ウィズ・ユー 若槻調査事務所の事件ファイル保科昌彦/東京創元社


 若槻調査事務所を訪れた男。娘が誘拐された、身代金受け渡しの場から犯人を尾行し、金と娘を取り返して欲しいという依頼に驚く所員。しかしどうも話が噛み合ない。よくよく聞いてみると、オンラインゲーム“ウィズ・ユー”という仮想空間での出来事だった。個人情報は分からずアバターのルックスは自由に変えられる、そんな空間で果たして誘拐犯を捕まえることはできるのか──?

 あたし自身がゲームをやらないので、ここで描写される“ウィズ・ユー”という設定についてのコメントは何もできない。恣意的じゃないかとツッコむだけの知識も、すごくリアルだと感心するだけの知識もないんだもん。バーチャルがリアルってのも変な言い方だけどさ。あたしが知っている最新のゲーム事情がWii Fit Plusだけというせいもあり、“ウィズ・ユー”内に登場するアバターもWiiの似顔絵的なものを想像しながら読んでたくらいだ。どうももっとリアルな映像らしいぞと気付いたのは、物語も中盤になってからだってんだから推して知るべし。

 ということで“ウィズ・ユー”絡みのパートについては「ほうほう、そういうルールなのね」ただ素直に受け取るしかできなかったわけだが、現実世界とリンクしてからは俄然前のめりで読み始めた。リアルの方の誘拐事件については、あっと言わされたし。この誘拐事件のくだり、その手法といい背景といい、けっこう練られている。過去の一事件としてあっさり流しちゃもったいない。もっともっと前面に出してドラマチックに演出してくれても良かったのにぃ、と思ったくらい。

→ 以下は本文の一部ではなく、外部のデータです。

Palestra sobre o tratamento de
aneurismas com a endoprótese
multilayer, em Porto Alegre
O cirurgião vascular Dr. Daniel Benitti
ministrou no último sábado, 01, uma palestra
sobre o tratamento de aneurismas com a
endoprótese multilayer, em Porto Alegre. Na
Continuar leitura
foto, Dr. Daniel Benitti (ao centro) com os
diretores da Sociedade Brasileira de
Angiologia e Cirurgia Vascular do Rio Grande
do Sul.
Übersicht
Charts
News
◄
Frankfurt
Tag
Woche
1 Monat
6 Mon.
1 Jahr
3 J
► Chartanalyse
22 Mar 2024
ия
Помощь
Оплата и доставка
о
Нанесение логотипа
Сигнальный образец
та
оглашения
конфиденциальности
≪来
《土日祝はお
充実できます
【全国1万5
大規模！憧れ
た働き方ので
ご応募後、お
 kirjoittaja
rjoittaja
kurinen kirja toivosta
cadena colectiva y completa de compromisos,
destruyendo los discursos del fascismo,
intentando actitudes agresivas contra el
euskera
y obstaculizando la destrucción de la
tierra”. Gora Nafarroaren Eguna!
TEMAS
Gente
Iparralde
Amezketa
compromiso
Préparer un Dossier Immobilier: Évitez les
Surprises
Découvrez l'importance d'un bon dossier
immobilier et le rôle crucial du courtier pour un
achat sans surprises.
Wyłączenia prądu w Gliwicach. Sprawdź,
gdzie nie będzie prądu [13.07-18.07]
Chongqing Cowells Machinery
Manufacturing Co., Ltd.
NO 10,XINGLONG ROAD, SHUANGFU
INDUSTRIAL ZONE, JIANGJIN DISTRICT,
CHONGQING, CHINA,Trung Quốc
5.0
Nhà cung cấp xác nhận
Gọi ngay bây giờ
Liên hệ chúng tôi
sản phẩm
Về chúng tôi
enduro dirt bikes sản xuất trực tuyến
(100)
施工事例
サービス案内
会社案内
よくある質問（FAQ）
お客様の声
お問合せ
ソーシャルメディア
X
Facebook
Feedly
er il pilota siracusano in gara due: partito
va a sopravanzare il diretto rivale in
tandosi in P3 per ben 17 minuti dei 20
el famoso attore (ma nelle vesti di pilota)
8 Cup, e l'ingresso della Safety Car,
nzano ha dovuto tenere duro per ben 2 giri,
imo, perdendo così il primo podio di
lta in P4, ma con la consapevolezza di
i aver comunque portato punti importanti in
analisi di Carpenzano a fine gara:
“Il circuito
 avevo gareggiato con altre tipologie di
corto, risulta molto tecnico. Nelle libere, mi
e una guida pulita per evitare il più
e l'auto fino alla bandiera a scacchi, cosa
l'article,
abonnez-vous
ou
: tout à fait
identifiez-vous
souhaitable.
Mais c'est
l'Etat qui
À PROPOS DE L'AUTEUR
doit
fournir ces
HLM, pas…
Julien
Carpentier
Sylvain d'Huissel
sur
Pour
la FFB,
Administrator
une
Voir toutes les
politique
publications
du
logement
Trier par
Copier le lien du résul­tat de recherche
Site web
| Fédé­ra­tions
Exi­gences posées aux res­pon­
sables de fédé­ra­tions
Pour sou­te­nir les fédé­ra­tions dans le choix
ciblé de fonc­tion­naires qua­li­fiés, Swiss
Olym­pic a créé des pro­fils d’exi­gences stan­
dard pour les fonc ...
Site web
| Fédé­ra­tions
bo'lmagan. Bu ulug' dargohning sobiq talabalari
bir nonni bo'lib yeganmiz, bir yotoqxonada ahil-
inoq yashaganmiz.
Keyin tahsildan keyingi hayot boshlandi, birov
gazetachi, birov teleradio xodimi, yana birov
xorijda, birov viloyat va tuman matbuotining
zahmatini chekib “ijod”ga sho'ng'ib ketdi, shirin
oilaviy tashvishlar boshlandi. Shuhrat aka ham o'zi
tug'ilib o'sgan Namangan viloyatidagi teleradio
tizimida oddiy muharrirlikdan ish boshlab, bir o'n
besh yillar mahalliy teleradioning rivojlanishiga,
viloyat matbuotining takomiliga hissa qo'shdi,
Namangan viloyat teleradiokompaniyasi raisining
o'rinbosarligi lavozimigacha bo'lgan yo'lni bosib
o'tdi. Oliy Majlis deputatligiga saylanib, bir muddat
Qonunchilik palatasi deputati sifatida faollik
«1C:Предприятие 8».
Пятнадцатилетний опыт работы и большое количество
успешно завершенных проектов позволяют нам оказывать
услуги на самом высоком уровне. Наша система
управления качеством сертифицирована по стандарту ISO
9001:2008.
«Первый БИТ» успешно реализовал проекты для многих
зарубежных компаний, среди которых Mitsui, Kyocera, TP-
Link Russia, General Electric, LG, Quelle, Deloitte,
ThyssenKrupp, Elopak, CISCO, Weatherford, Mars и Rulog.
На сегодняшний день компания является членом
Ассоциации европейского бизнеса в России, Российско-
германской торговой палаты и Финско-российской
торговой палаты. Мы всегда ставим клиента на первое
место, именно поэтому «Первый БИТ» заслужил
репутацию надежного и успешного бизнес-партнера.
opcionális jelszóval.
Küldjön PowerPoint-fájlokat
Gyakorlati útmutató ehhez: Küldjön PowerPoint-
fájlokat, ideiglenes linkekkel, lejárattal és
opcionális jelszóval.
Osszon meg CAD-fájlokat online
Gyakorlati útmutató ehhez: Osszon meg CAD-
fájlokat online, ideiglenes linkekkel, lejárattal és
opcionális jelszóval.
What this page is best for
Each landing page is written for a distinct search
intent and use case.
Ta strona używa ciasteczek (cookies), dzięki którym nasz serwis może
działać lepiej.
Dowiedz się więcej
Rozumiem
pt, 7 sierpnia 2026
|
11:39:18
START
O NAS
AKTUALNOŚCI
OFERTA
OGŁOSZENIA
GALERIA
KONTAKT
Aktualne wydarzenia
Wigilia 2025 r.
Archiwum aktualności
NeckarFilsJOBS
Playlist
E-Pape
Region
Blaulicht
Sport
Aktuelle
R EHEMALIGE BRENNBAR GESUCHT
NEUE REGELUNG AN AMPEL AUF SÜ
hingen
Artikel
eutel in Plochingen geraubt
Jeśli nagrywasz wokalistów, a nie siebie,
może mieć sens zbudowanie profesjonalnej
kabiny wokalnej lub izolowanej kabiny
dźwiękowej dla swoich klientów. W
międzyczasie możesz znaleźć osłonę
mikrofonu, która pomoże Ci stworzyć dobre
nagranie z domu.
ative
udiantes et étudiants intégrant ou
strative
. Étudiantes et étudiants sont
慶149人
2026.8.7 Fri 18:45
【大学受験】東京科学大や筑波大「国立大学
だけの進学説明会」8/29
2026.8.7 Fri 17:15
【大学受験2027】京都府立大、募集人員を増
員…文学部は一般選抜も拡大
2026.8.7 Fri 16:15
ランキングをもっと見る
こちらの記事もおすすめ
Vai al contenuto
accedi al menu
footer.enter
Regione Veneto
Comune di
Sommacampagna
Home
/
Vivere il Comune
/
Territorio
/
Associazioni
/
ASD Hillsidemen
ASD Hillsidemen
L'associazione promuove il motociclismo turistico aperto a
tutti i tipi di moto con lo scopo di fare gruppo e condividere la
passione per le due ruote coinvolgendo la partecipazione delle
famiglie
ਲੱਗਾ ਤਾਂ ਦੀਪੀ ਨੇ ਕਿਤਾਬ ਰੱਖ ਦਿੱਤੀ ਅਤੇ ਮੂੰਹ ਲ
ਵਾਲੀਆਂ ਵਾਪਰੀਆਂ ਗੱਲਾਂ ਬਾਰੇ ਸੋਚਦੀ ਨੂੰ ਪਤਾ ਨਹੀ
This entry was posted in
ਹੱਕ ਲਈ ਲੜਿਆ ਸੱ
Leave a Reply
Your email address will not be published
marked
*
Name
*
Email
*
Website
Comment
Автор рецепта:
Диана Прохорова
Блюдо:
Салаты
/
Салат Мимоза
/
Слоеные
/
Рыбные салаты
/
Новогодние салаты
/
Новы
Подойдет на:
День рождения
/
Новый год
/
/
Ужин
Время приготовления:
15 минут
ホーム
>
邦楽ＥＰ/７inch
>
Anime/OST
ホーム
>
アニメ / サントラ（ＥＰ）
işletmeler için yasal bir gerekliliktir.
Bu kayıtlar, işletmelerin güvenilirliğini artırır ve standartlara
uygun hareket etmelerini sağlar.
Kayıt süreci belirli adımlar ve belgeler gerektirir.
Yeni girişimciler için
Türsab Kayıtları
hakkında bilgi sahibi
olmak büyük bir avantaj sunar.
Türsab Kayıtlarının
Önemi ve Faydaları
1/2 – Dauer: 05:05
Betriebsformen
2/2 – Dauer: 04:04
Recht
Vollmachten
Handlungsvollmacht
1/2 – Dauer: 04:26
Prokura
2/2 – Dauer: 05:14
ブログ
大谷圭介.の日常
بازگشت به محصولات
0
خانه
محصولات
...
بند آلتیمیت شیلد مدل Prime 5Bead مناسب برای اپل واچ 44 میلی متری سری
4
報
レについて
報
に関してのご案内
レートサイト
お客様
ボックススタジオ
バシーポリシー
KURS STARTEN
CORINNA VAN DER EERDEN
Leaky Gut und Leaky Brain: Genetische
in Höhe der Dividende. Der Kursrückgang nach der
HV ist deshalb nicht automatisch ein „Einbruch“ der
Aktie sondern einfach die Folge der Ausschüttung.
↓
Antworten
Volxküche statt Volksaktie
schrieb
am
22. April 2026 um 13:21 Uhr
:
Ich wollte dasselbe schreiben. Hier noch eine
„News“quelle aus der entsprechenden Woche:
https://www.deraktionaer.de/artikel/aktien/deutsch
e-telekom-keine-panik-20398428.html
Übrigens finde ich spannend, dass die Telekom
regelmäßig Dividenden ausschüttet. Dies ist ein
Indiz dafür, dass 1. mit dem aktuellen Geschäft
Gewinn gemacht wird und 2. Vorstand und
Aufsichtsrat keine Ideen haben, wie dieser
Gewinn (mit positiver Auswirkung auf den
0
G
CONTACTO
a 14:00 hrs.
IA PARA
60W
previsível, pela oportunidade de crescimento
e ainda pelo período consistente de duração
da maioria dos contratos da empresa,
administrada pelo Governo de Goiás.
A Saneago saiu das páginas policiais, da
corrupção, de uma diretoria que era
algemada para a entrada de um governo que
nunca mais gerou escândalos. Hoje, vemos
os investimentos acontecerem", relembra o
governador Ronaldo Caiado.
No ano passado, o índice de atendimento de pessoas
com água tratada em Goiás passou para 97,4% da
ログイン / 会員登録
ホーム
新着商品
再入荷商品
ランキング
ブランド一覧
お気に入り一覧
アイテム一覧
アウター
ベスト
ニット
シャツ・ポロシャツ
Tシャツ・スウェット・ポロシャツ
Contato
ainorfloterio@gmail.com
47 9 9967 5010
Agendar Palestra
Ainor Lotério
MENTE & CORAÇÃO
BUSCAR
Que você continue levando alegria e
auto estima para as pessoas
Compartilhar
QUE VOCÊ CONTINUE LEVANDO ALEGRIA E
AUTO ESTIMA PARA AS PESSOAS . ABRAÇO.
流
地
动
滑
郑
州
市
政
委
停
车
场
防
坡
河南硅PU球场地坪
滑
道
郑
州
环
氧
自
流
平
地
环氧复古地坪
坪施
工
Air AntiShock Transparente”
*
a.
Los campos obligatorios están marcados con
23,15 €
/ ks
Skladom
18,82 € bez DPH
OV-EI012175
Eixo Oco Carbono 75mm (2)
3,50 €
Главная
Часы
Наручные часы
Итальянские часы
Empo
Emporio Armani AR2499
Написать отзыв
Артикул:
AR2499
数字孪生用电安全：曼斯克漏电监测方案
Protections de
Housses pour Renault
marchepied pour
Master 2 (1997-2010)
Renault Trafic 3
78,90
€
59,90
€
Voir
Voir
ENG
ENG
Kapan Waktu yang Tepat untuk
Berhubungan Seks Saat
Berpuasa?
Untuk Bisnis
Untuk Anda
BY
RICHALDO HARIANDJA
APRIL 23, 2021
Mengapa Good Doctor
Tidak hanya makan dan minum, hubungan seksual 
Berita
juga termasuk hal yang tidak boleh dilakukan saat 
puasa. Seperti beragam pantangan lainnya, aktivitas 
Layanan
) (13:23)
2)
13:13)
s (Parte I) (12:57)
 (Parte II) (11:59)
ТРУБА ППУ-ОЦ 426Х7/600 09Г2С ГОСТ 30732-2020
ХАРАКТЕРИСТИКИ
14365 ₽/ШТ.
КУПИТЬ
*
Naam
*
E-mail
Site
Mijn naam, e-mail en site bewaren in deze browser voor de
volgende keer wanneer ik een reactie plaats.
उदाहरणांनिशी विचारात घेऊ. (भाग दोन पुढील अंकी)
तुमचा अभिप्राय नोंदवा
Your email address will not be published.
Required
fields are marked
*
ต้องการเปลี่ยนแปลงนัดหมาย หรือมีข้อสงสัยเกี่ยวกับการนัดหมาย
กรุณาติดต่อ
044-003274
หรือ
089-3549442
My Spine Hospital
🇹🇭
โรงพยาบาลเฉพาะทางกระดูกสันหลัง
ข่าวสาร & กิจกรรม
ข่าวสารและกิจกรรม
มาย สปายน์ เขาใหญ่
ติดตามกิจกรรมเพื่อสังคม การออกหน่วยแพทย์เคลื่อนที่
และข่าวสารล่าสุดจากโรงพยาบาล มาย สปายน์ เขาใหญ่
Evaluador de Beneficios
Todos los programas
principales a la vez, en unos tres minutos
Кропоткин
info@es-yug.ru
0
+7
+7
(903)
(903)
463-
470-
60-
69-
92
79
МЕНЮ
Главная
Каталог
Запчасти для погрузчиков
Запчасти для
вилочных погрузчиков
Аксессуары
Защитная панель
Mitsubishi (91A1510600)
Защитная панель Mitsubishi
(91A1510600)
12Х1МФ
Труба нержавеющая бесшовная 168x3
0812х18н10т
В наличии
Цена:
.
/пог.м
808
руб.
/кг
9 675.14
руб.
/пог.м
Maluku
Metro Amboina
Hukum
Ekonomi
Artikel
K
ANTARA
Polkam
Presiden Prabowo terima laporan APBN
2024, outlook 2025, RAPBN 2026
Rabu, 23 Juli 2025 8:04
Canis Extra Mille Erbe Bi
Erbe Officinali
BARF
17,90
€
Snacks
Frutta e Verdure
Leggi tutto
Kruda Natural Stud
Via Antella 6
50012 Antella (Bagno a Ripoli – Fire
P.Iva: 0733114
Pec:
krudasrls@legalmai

 これっておそらくはシリーズ物になるんだろうけど、そのせいなのかな、若槻調査事務所の面々についてはしっかり肉付けされていて、個性もあって、生活もあるって感じがはっきり出ていてとても良い。もっと読みたいと思わせる。でも残念なのはその一方で、事件関係者の方が軒並み薄いってこと。特に“ウィズ・ユー”を展開している会社の社長令嬢がなあ……こういう状況ではこう、ああいう状況ではこう、という“フィクションに於ける美女の類型”めいた言動しかとらないってのが気になった。実は、あまりに言動が類型的なので、彼女は実は、過去のハードボイルドに登場する女性キャラクタの言動をインプットされたアバターで、リアル社会の話と見せかけて実は仮想世界の話だったというオチなんじゃないかと本気で推理していたほどだ。後半はキーパーソンになってくるだけに、もっと人となりが浮かび上がるようなリアルな個性を見せて欲しかったな。